Ему очень хотелось писать, и не было сил. Как-то держал в руках ветку черной смородины, мял душистые листочки.
— Вот эта ветка — это уже большой рассказ. Целая повесть во всю жизнь. И нету сил.
На Пасху мы были вместе в доме отдыха в Нуази-ле-Гран. Он почти все время лежал, а когда садился — низко опускал голову на сложенные руки.
В Нуази чудесная маленькая церковка. Я как-то была у всенощной. Вижу — многие обернулись к двери. Смотрю — он. Пришел. Стоял прямо. Он был выше всех. Стоял прямо, вытянувшись. Высоко поднял голову. Смотрел широко раскрытыми глазами куда-то высоко над алтарем. Словно говорил:
— Вот позвали меня, и я пришел. И дам ответ.
Потом подошел ко мне.
— Я хочу исповедоваться.
Причащались вместе.
— Пойдем к чаше, сестрица. Причастимся с одной ложечки.
И вот теперь он умер.
Последние дни были каким-то хаосом страдания. Он еле мог шептать. Часто был в полузабытьи.
Ночью очнулся. Сполз с низкого дивана на пол, на подушку, на которой у его постели сидела жена. Ласково поцеловал ей руку.
— Зажги лампадку, — попросил он.
— Лампадка горит все время.
— Нет, поставь ее сюда, к нам.
Она поставила.
— Икону тоже. Поставь к нам сюда.
Он тихо положил руку на голову своей маленькой жены. Подержал так.
— Я думаю, что я умираю.
И закрыл глаза.
Илья Репин
[399]
Репина я встречала редко.
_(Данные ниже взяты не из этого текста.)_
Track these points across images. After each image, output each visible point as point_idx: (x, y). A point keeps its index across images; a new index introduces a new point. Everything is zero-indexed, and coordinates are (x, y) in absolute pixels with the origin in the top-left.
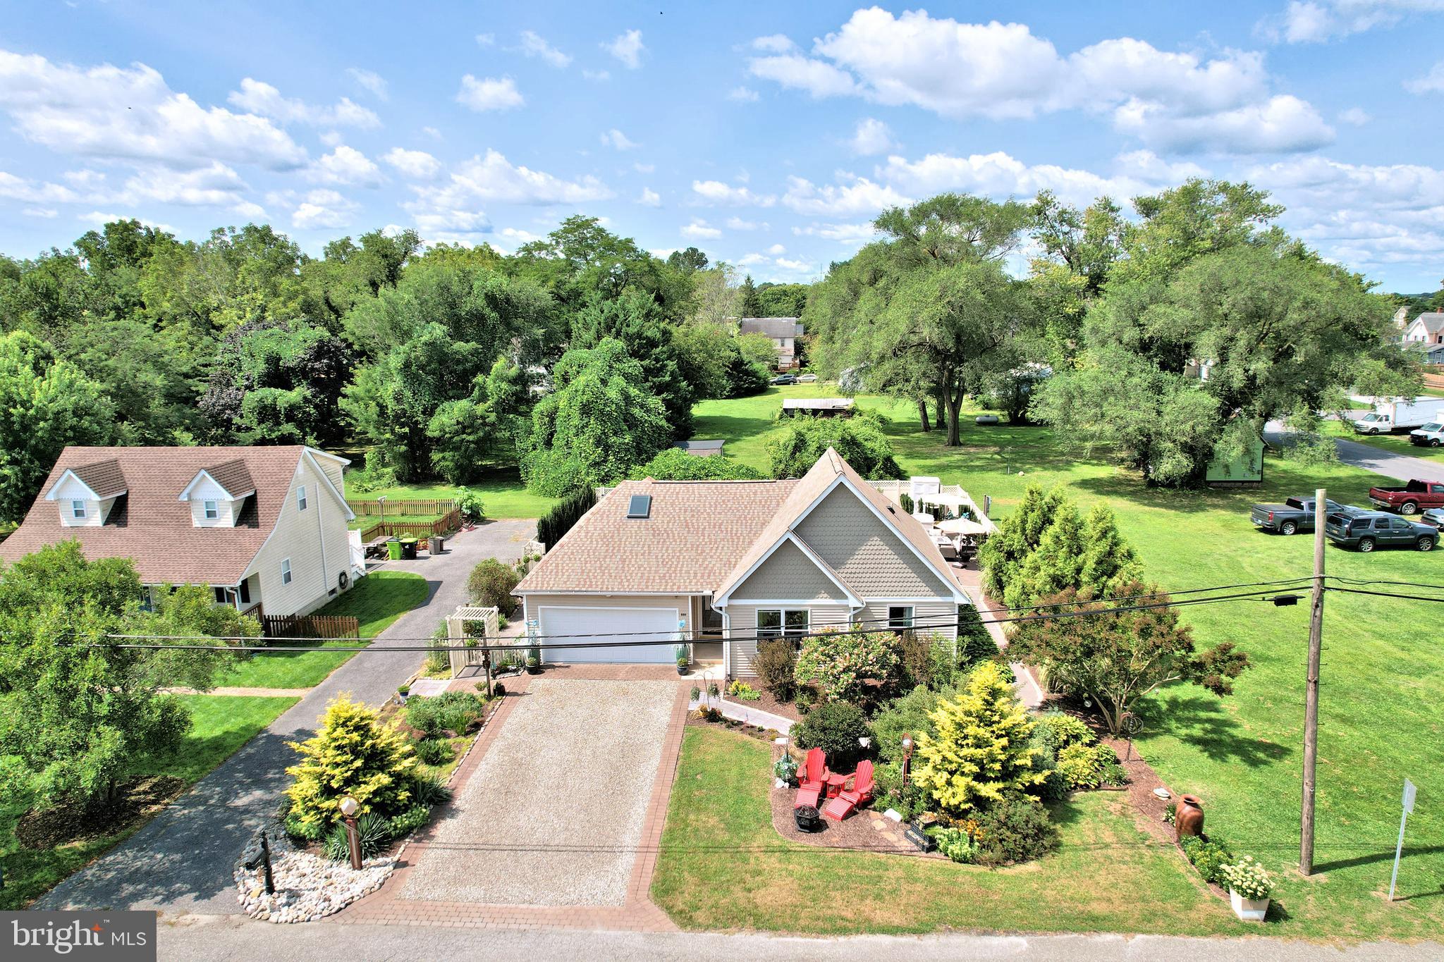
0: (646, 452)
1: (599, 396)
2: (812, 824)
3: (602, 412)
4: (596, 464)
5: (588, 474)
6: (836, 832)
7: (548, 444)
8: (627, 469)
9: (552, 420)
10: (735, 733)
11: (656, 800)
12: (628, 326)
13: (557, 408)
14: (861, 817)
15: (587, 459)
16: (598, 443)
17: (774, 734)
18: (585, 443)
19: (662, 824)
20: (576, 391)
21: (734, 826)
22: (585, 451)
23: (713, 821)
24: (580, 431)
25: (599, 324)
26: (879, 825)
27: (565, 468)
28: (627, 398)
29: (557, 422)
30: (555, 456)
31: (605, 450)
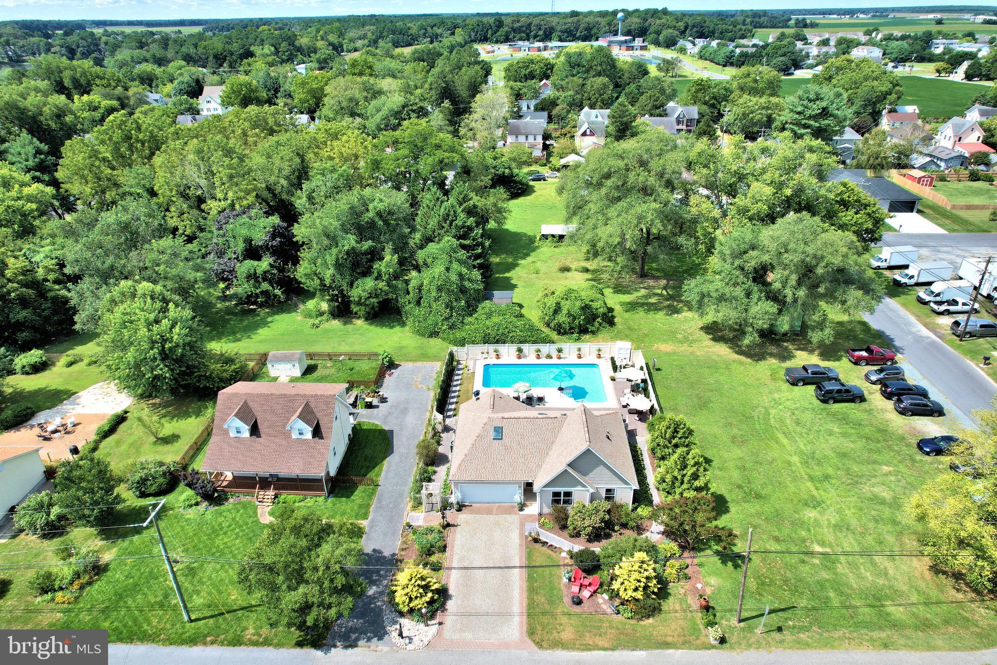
0: (472, 307)
1: (448, 280)
2: (578, 602)
3: (448, 289)
4: (447, 319)
5: (442, 325)
6: (586, 604)
7: (418, 303)
8: (463, 320)
9: (420, 291)
10: (545, 549)
11: (521, 588)
13: (423, 284)
14: (594, 597)
15: (441, 316)
16: (447, 306)
17: (560, 550)
18: (439, 307)
19: (525, 602)
21: (551, 602)
22: (440, 311)
23: (543, 600)
24: (436, 300)
26: (600, 601)
27: (430, 322)
28: (461, 276)
29: (423, 292)
30: (423, 313)
31: (451, 310)
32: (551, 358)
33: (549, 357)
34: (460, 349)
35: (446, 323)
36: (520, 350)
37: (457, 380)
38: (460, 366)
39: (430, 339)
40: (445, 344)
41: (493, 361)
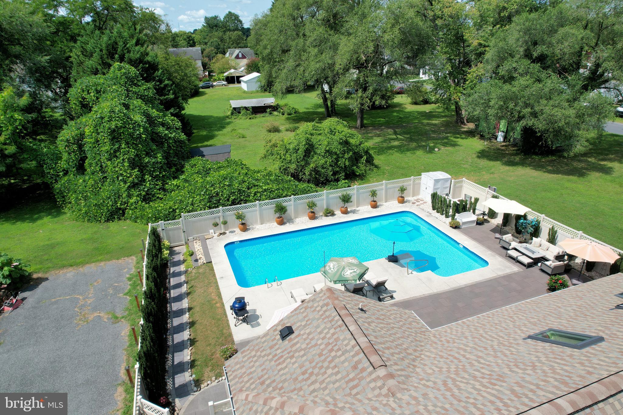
0: (175, 165)
3: (131, 135)
4: (134, 185)
5: (130, 196)
7: (81, 169)
8: (163, 185)
9: (80, 147)
12: (129, 52)
13: (82, 136)
15: (125, 182)
16: (133, 164)
20: (102, 118)
22: (122, 175)
24: (113, 155)
25: (101, 50)
27: (104, 194)
28: (150, 120)
29: (86, 148)
30: (91, 182)
31: (141, 171)
32: (333, 214)
33: (329, 213)
34: (170, 225)
35: (135, 192)
36: (281, 209)
37: (179, 285)
38: (177, 258)
39: (111, 224)
40: (139, 226)
41: (238, 236)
Он жил в Финляндии и в Петербурге показывался случайно.
Но вот приходит ко мне издатель «Шиповника» Каплан и приносит от Репина письмо. Илье Ефимовичу очень понравился мой рассказ «Волчок» [400]. «До слез понравился», — пишет он. И под этим впечатлением он задумал сделать мой портрет.
Что ж, портрет работы Репина — это большая честь. Условились о времени, и Каплан меня повез.
Была зима. Холодно, вьюжно. Тоскливо. Куоккала с занесенными снегом низенькими дачками была неприветлива. Небо, темнее земли, спускалось низко, и дуло от него холодом. И тихо казалось после петербургских гудков и криков. И снег, такой тяжелый, с наметенными сугробами, такими крутыми, будто под каждым медведь зимует, спит, лапу сосет.
Репин встретил ласково. Повел в мастерскую, показывал новые работы. Потом был завтрак за знаменитым круглым столом. Стол этот был в два этажа. Верхний вертящийся, уставленный разнообразными блюдами. Вы поворачиваете его и выбираете, что вам нравится. В нижней части стола ящики для грязной посуды. Все это очень удобно и забавно — похоже на пикник. Еда вегетарианская, очень разнообразная. «Кормит сеном», — ворчали наши гастрономы и, возвращаясь домой, заказывали на вокзале остывшие котлеты.
После завтрака — работа.
Репин посадил меня на возвышение, сам сел близко внизу, так что видел меня снизу. Это было очень странно. Мне много приходилось позировать для портретов — Саше Яковлеву, Сорину, Григорьеву, [401] Плейферу и многим менее известным, но так странно меня никто не сажал.
Работал Репин — тоже для него необычно — цветными карандашами.
— Будет парижский жанр, — улыбнулся он.
Попросил одного из присутствующих читать вслух тот самый мой «Волчок», который ему понравился. Я вспомнила, как Кустодиев [402] работал над портретом государя, и тот сам, позируя, читал вслух мой рассказ из деревенской жизни. Читал очень хорошо. А потом спросил — неужели правда, что этот автор дама.
Портрет мой, нарисованный Репиным, получился какой-то волшебно-нежный, совсем неожиданный, не похожий на могучую лепку репинской кисти.